Sickle cell anemia usually presents in infancy although milder cases will only manifest later in life. The hallmark presentations are failure to thrive and repeated infections and repeated attacks of painful hand-foot syndrome, termed dactylitis. This symptom is characterized by sudden onset of a painful swelling of the back (dorsum) of the hands and feet. Presenting infants will be pale with slight jaundice (icterus) visible in the sclera of the eyes and the spleen will be palpable. The clinical course of sickle cell anemia is variable even within the afflicted individuals of the same sibship.
Children with sickle cell anemia have an increased susceptibility to infections due to Streptococcus pneumonia, Salmonella, and Hemophilus influenza. The increased propensity to infection results in impaired splenic function that resembles infections in children who have had their spleens removed for other reasons. Pneumococcal pneumonia and septicemia are the most devastating consequences of sickle cell anemia. Septicemia and shock is a common cause of death particularly in infants and during childhood.
Laboratory Values Associated with Sickle Cell Anemia
Lab Value | Normal | Sickle Cell Anemia |
MCV (fL) | 82–98 | 88.1 ± 6.8 |
MCH (pg) | 26–34 | 29.8 ± 2.4 |
Hemoglobin (g/dL) | 12–16.5 | 6–11 |
HbA1 (%) | 95 | 0 |
HbA2 (%) | 2–3 | 3.5–5.7 |
HbF (%) | 0.5–2 | 2.9–7.7 |
HbS (%) | 0 | >90 |
Treating Sickle Cell Anemia
The only cure for sickle cell anemia is a bone marrow transplant. However, this treatment can be highly risky in the already compromised condition of sickle cell anemia patients.
Treatments that are used to alleviate symptoms include antibiotics (predominantly penicillin) to prevent infections, particularly in the lungs, pain medications to lessen the pain associated with the frequent vaso-occlusive crises, medications to prevent red blood cell sickling, and blood transfusions.
The use of hydroxyurea to increase the expression of the fetal gene of the beta globin cluster (HbF) has been shown to provide relief in some sickle cell anemia patients as well as in compound heterozygotes with one S allele and one β-globin mutation. These latter patients are identified as Sβ thalassemia individuals.
Voxelotor (trade name Oxbryta®) is used to prevent red blood cell sickling in sickle cell disease. The drug is orally administered to adults and children 4-years-old and older. By preventing sickling voxelotor reduces the destruction of some red blood cells, which in turn, improves overall blood flow and also may lower the risk for developing anemia.
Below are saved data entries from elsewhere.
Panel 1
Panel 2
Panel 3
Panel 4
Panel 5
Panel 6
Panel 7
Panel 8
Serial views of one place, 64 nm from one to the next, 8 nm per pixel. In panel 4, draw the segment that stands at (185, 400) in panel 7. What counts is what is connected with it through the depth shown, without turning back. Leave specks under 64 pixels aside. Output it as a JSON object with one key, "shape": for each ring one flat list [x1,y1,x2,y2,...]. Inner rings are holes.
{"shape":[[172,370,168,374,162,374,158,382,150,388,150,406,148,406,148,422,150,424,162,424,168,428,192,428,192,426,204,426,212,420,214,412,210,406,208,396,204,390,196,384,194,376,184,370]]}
The use of voxelotor is not without side-effects that include a risk for nausea, diarrhea, abdominal pain, headaches, fatigue, and fever.
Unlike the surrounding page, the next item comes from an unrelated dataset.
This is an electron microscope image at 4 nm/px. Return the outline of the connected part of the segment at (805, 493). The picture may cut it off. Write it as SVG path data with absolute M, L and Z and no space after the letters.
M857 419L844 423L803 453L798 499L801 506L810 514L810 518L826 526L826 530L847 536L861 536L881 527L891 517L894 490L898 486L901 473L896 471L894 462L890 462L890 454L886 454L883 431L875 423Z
The monoclonal antibody, crizanlizumab-tmca (trade name Adaveko®) has been approved for use in adults and children 16-years-old and older who have sickle cell disease as a means to reduce vaso-occlusive crises and the associated pain. The monoclonal antibody binds to the cell adhesion molecule, P-selectin, on the surface of activated platelets and endothelial cells which prevents interactions between red blood cells, endothelial cells, platelets, and leukocytes. The reduction in red blood cell interaction with the endothelium reduces the likelihood for vessel blockage, inflammation, and the resultant pain crises.
In addition to more classical medications to treat mild to moderate pain such as acetaminophen or ibuprofen, severe pain can be treated in a hospital setting with the use of opiates. The use of L-glutamine in sickle cell disease patients age 5 and older has been shown to lower the number of pain crises.